China has increased their gold holdings 75% in the last six years. They recently announced that the gold holdings have been transferred from the State Administration of Foreign Exchange (SAFE) books to the People’s Bank of China. PBOC. Our intrepid correspondent, Byron King explains what this really means:
“China is monetizing its gold!
“This SAFE-to-PBOC transfer marks a profound decision by Chinese government leaders. Obviously, the Chinese government has bought gold over the past six years. But in keeping with a nation where youngsters get their Sun Tzu with their mother’s milk, the Chinese went through an internal debate over whether to add the gold holdings to the official Chinese monetary reserves. That is, if the gold was not “monetary,” then it was just another nonmonetary investment commodity like iron ore or copper or petroleum.

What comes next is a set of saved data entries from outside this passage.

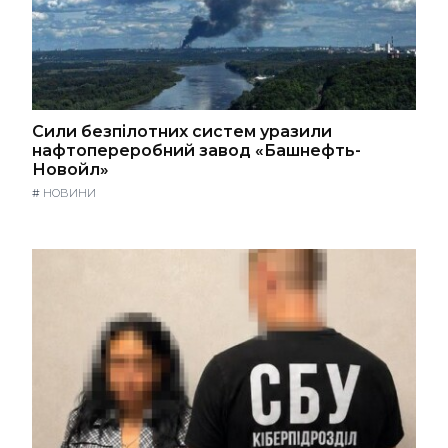
Сили безпілотних систем уразили
нафтопереробний завод «Башнефть-
Новойл»
#
НОВИНИ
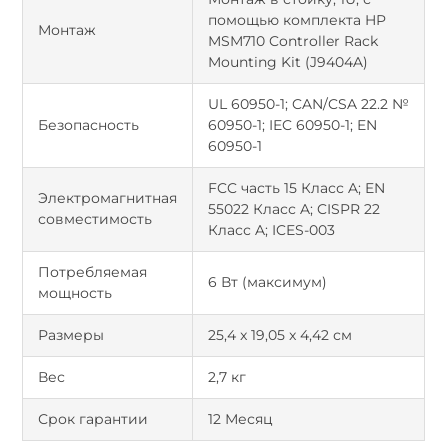
помощью комплекта HP
Монтаж
MSM710 Controller Rack
Mounting Kit (J9404A)
UL 60950-1; CAN/CSA 22.2 №
Безопасность
60950-1; IEC 60950-1; EN
60950-1
FCC часть 15 Класс A; EN
Электромагнитная
55022 Класс A; CISPR 22
совместимость
Класс A; ICES-003
Потребляемая
6 Вт (максимум)
мощность
Размеры
25,4 x 19,05 x 4,42 см
Вес
2,7 кг
Срок гарантии
12 Месяц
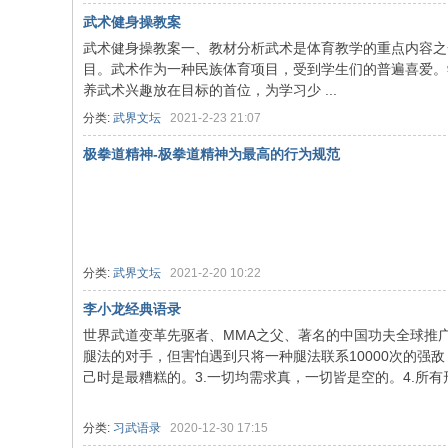
武术健身操教案
武术健身操教案一、教材分析武术是体育教学的重点内容之
目。武术作为一种民族体育项目，受到学生们的普遍喜爱。
养武术兴趣放在目标的首位，为学习少 ...
分类:
武界文坛
2021-2-23 21:07
协
极拳道精神-极拳道精神为最高的行为规范
分类:
武界文坛
2021-2-20 10:22
李小龙经典语录
世界武道变革先驱者、MMA之父、著名的中国功夫全球推广
会
腿法的对手，但害怕遇到只将一种腿法联系10000次的强敌
己时是最糟糕的。3.一切均需求真，一切皆是空的。4.所有形
分类:
习武语录
2020-12-30 17:15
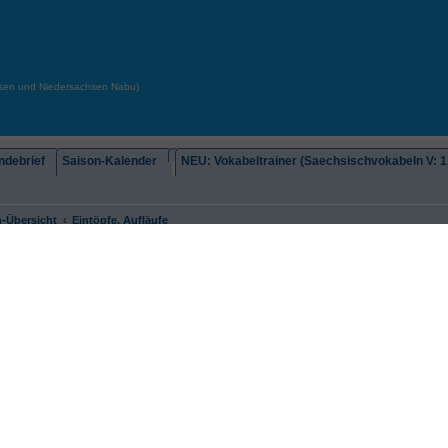
chsen und Niedersachsen Nabu)
debrief
Saison-Kalender
NEU: Vokabeltrainer (Saechsischvokabeln V: 1.
-Übersicht
Eintöpfe, Aufläufe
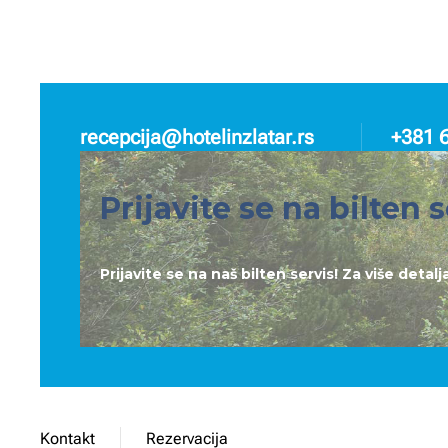
recepcija@hotelinzlatar.rs
+381 
Prijavite se na bilten s
Prijavite se na naš bilten servis! Za više deta
Kontakt
Rezervacija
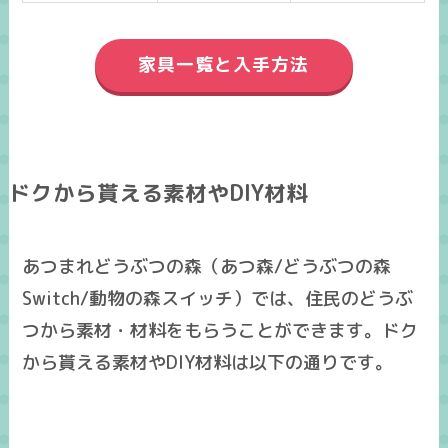
家具一覧と入手方法
ドクから貰える素材やDIY材料
あつまれどうぶつの森（あつ森/どうぶつの森
Switch/動物の森スイッチ）では、住民のどうぶ
つから素材・材料をもらうことができます。ドク
から貰える素材やDIY材料は以下の通りです。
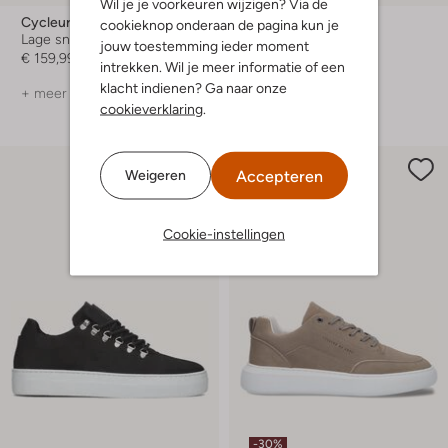
Wil je je voorkeuren wijzigen? Via de
Cycleur De Luxe
Stefano Lauran
cookieknop onderaan de pagina kun je
Lage sneakers
Lage sneakers
jouw toestemming ieder moment
€ 159,99
€ 149,99
€ 59,99
intrekken. Wil je meer informatie of een
klacht indienen? Ga naar onze
+ meer kleuren
+ meer kleuren
cookieverklaring
.
Accepteren
Weigeren
Cookie-instellingen
-30%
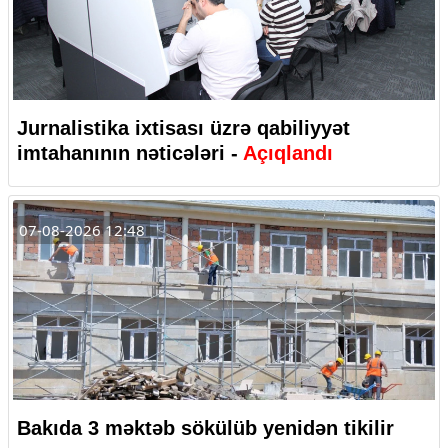
Jurnalistika ixtisası üzrə qabiliyyət
imtahanının nəticələri -
Açıqlandı
07-08-2026 12:48
Bakıda 3 məktəb sökülüb yenidən tikilir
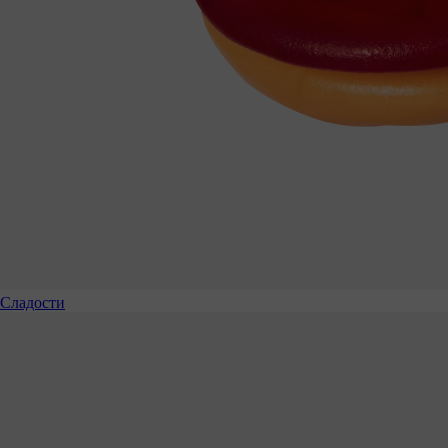
Сладости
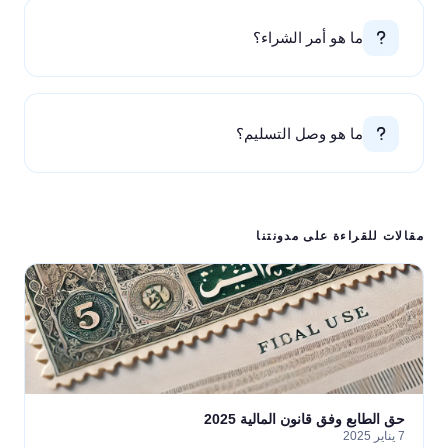
ما هو أمر الشراء؟
ما هو وصل التسليم؟
مقالات للقراءة على مدونتنا
حق الطابع وفق قانون المالية 2025
7 يناير 2025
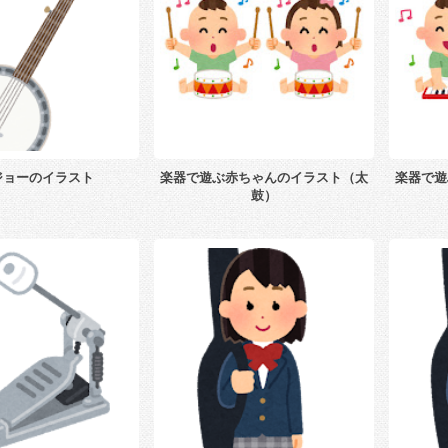
ジョーのイラスト
楽器で遊ぶ赤ちゃんのイラスト（太
楽器で遊
鼓）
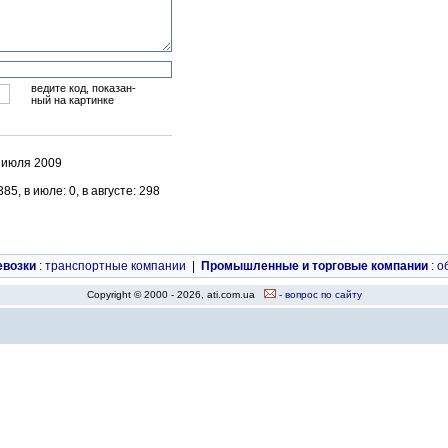
ведите код, показан-
ный на картинке
8 июля 2009
5, в июле: 0, в августе: 298
евозки
:
транспортные компании
|
Промышленные и торговые компании
:
о
Copyright © 2000 - 2026, ati.com.ua
- вопрос по сайту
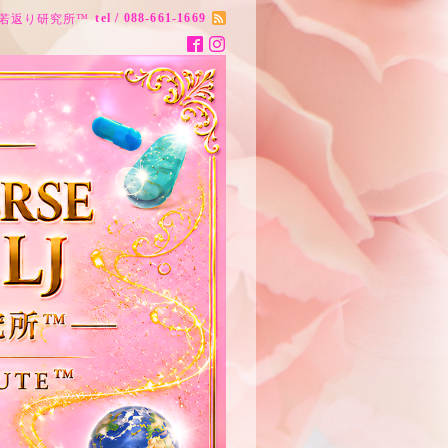
tel / 088-661-1669
ナス20歳若返り研究所™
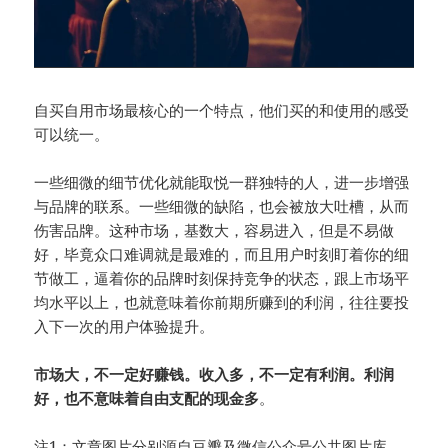
自买自用市场最核心的一个特点，他们买的和使用的感受
可以统一。
一些细微的细节优化就能取悦一群独特的人，进一步增强
与品牌的联系。一些细微的缺陷，也会被放大吐槽，从而
伤害品牌。这种市场，基数大，容易进入，但是不易做
好，毕竟众口难调就是最难的，而且用户时刻盯着你的细
节做工，逼着你的品牌时刻保持竞争的状态，跟上市场平
均水平以上，也就意味着你前期所赚到的利润，往往要投
入下一次的用户体验提升。
市场大，不一定好赚钱。收入多，不一定有利润。利润
好，也不意味着自由支配的现金多
。
注1：文章图片分别源自豆瓣及微信公众号公共图片库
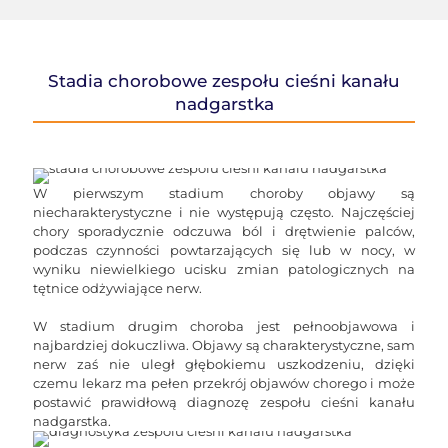
Stadia chorobowe zespołu cieśni kanału
nadgarstka
W pierwszym stadium choroby objawy są
niecharakterystyczne i nie występują często. Najczęściej
chory sporadycznie odczuwa ból i drętwienie palców,
podczas czynności powtarzających się lub w nocy, w
wyniku niewielkiego ucisku zmian patologicznych na
tętnice odżywiające nerw.
W stadium drugim choroba jest pełnoobjawowa i
najbardziej dokuczliwa. Objawy są charakterystyczne, sam
nerw zaś nie uległ głębokiemu uszkodzeniu, dzięki
czemu lekarz ma pełen przekrój objawów chorego i może
postawić prawidłową diagnozę zespołu cieśni kanału
nadgarstka.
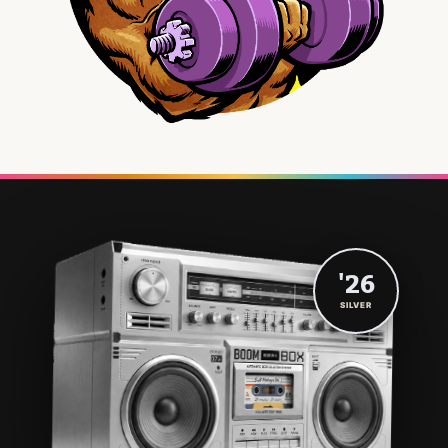
'26
SILVER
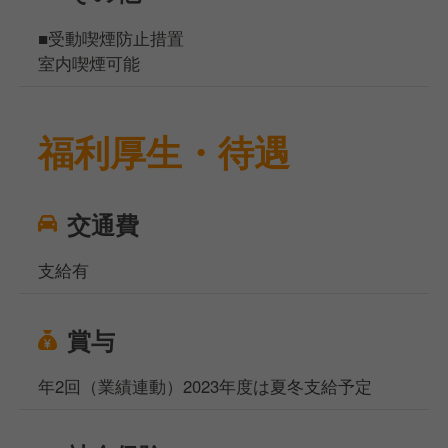
■受動喫煙防止措置
室内喫煙可能
福利厚生・待遇
交通費
支給有
賞与
年2回（業績連動）2023年度は夏冬支給予定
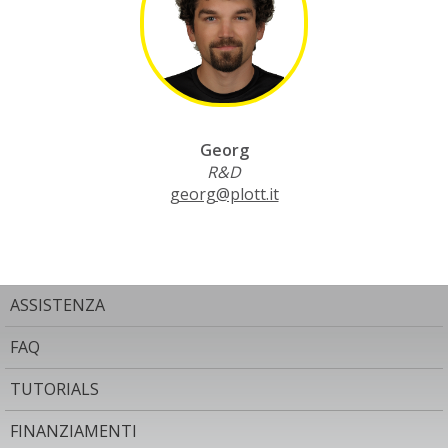
Georg
R&D
georg@plott.it
ASSISTENZA
FAQ
TUTORIALS
FINANZIAMENTI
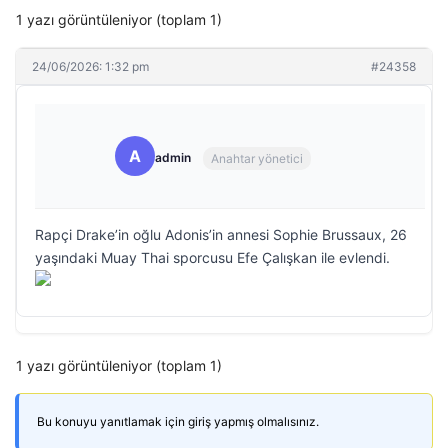
1 yazı görüntüleniyor (toplam 1)
24/06/2026: 1:32 pm
#24358
A
admin
Anahtar yönetici
Rapçi Drake’in oğlu Adonis’in annesi Sophie Brussaux, 26
yaşındaki Muay Thai sporcusu Efe Çalışkan ile evlendi.
1 yazı görüntüleniyor (toplam 1)
Bu konuyu yanıtlamak için giriş yapmış olmalısınız.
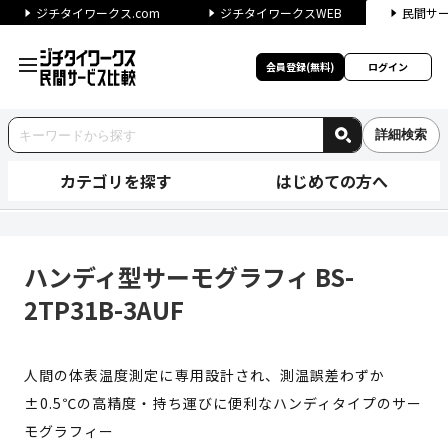
ジチタイワークス.com
ジチタイワークスWEB
民間サ
会員登録(無料)
ログイン
詳細検索
カテゴリを探す
はじめての方へ
ハンディ型サーモグラフィ BS-2
ハンディ型サーモグラフィ BS-
2TP31B-3AUF
人間の体表温度測定に専用設計され、測温誤差わずか
±0.5℃の高精度・持ち運びに便利なハンディタイプのサー
モグラフィー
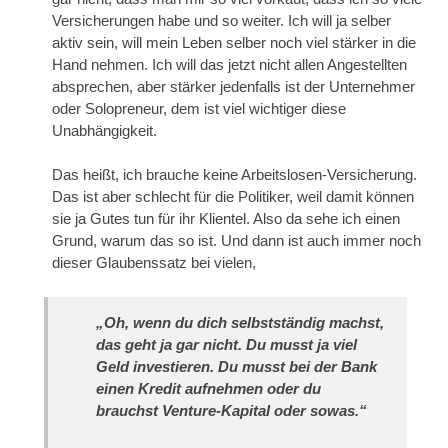
Versicherungen habe und so weiter. Ich will ja selber
aktiv sein, will mein Leben selber noch viel stärker in die
Hand nehmen. Ich will das jetzt nicht allen Angestellten
absprechen, aber stärker jedenfalls ist der Unternehmer
oder Solopreneur, dem ist viel wichtiger diese
Unabhängigkeit.
Das heißt, ich brauche keine Arbeitslosen-Versicherung.
Das ist aber schlecht für die Politiker, weil damit können
sie ja Gutes tun für ihr Klientel. Also da sehe ich einen
Grund, warum das so ist. Und dann ist auch immer noch
dieser Glaubenssatz bei vielen,
„Oh, wenn du dich selbstständig machst,
das geht ja gar nicht. Du musst ja viel
Geld investieren. Du musst bei der Bank
einen Kredit aufnehmen oder du
brauchst Venture-Kapital oder sowas.“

“But now, with the announcement by the Chinese Central Bank, it appears that the debate is resolved. The gold has been added to Chinese monetary reserves.
“This action by China is part and parcel of an under-the-radar global effort to rehabilitate gold as a monetary reserve asset. Gold has not been a factor in global trade and currency exchange since the late 1960s. But there’s a powerful movement afoot in the world to reestablish gold as part of an international monetary system. It’s because the U.S. dollar has been so badly mismanaged over the decades. No, you won’t read about it in your local newspaper, or even in the standard, mainstream business media. But that movement is out there. It’s happening.
“So now the Chinese are primed to begin using gold as a monetary asset. What’s the practical impact? I expect to see central banks worldwide start to add gold to their monetary reserves. The floodgates are opening. The PBOC and other central banks from here to Timbuktu are going to become net purchasers of gold in the years ahead. In the future, only central bank suckers and losers will be net sellers of gold. (Take note, IMF.)
“And people who own physical gold, as well as shares in well-managed mining companies, will benefit greatly. Need I say more?”
The plane coming back from Buenos Aires wasn’t full. Air traffic is down 11% from a year earlier.
And this was before people began worrying about swine flu.
Today, commentators are fretting about how a serious epidemic would affect the “recovery.” They needn’t worry. First, because there is no genuine recovery to worry about. Second, because if a serious epidemic were to hit the world, economic growth would be the least of our problems.